秋田県の鹿角市長をつとめてきた元中部森林管理局長の関厚氏(71歳)が4月27日に投開票された同市長選挙で落選した。関氏は、市職員に対するパワハラ問題で市議会から2度の不信任決議を突きつけられて失職。起死回生を期して、出直し市長選に挑んだが、元市議の笹本真司氏(39歳)が5,268票を獲得して初当選を果たし、4,746票の関氏は次点に終わった。投票率は58.41%(前回は63.13%)だった。
同市では、元市長の児玉一氏が在任中の官製談合防止法違反容疑などで2022年4月に逮捕され、同年7月に秋田地方裁判所が懲役3年、執行猶予4年の判決を下し、翌8月に有罪が確定した経緯がある。
関氏は、市政の刷新などを掲げて2021年6月の市長選に出馬して9,257票を得て勝利し*1、公約である地場産業の振興などに取り組んできた。
だが一方で、元市長の汚職の原因となった道の駅の改革などを巡って議会側との対立が続く中で、市職員への威圧的言動が問題化した。

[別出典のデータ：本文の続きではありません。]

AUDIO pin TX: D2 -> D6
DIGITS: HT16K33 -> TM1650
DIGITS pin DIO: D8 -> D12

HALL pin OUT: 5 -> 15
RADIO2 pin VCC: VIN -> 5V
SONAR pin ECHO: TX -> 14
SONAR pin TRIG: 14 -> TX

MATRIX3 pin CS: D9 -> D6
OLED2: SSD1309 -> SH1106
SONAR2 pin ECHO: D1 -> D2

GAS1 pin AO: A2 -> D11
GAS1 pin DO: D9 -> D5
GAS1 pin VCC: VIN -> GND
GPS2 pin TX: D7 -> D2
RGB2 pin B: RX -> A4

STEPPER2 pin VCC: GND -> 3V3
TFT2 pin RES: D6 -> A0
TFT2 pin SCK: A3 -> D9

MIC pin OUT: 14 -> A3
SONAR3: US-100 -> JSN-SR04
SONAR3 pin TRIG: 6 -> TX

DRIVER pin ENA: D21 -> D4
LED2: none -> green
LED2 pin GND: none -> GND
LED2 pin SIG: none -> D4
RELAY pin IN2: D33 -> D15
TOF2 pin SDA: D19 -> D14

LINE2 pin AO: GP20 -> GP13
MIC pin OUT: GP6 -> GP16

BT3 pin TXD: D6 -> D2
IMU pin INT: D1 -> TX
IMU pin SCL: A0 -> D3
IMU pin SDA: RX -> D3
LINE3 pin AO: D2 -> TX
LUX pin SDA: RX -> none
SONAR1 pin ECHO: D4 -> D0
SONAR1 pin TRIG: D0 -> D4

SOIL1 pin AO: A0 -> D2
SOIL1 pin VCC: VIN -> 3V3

事態の鎮静化に向けて市が設置した第三者調査委員会(委員長=山口謙治・大館山口法律事務所、弁護士)は、市職員への無記名アンケートなどを行った上で、関氏が発した暴言など12件をパワハラに認定する報告書を今年(2025年)1月に公表した。
同報告書によると、関氏は、机を叩きながら職員を叱責したほか、「霞が関(国)では誰かが責任を感じてJRに飛び込んだりビルの上から飛び降りたりする」など過激な発言があったとされ、全国的にも注目を集めた。
同報告書を踏まえて、市議会は関氏の市長不信任決議案を賛成多数で可決。これに対して、関市長は2月に市議会解散を選び、3月に市議会選挙を実施したが、新勢力となった市議会も再び市長不信任決議案を賛成多数で可決し、地方自治法の規定により関氏は市長を自動失職した。
なお、関氏は、林野庁の職員時代もエキセントリックな言動で周囲を驚かせることがあったが、業務面では独自の突破力を活かして実績を出していた。